Volume Um Capítulo Um Prólogo

Revelação da Calamidade Palha de arroz sob as estrelas 2389 palavras 2026-07-31 00:24:01

No topo de uma montanha distante, estrondos de explosões ecoavam, enquanto nuvens negras se reuniam no céu noturno, trazendo consigo uma tempestade capaz de destruir tudo lentamente... Entre a fumaça densa, criaturas fantasmagóricas surgiam e desapareciam em instantes, mas, curiosamente, não havia sinal de vida ao redor. Era uma montanha erguida sobre o abismo de um oceano profundo.

A própria montanha, cuja silhueta imponente parecia cobrir o céu e o sol, era apenas uma gota no vasto mar. No topo, a tempestade de trovões desabava repetidamente sobre o cume! Assim, a montanha ruiu e desmoronou, mergulhando silenciosamente no abismo escuro, até que tudo se aquietou...

Nova Maré

O sol ardente lançava calor abrasador sobre a terra, a temperatura subia repentinamente, mas isso não era suficiente para dissipar a alegria das pessoas, porque...
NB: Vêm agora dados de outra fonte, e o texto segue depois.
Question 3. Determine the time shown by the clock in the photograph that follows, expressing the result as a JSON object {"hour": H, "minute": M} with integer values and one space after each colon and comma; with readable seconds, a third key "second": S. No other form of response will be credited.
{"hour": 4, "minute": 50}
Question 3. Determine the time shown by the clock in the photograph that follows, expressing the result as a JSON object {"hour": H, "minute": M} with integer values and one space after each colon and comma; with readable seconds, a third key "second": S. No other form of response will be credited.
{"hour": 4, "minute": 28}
A prova anual da academia havia finalmente terminado.

A entrada da escola já estava lotada, uma multidão de emoções diversas bloqueava a passagem como se uma grande celebração estivesse em curso. Vista de longe, parecia mesmo uma grande festa.
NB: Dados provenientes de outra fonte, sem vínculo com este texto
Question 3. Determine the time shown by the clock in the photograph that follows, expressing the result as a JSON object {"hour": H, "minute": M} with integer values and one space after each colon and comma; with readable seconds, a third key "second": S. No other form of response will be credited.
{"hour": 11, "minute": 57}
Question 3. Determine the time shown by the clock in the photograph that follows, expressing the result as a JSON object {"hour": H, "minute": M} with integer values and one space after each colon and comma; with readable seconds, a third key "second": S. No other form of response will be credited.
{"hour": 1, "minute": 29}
Ao som de suaves e melodiosas badaladas, tudo chegou ao fim, e exclamações juvenis de entusiasmo ecoaram de todos os cantos! Papéis rasgados e livros voavam pelo ar, alguns arremessavam as mochilas para o alto, expressando sua felicidade. Eles estavam deixando aquele lugar, prontos para um novo começo.

Alguns choravam de alegria, sentindo-se livres; outros mantinham o rosto sereno, nem felizes nem tristes; havia ainda aqueles que, incessantemente, contavam suas proezas e se despediam de amigos e familiares...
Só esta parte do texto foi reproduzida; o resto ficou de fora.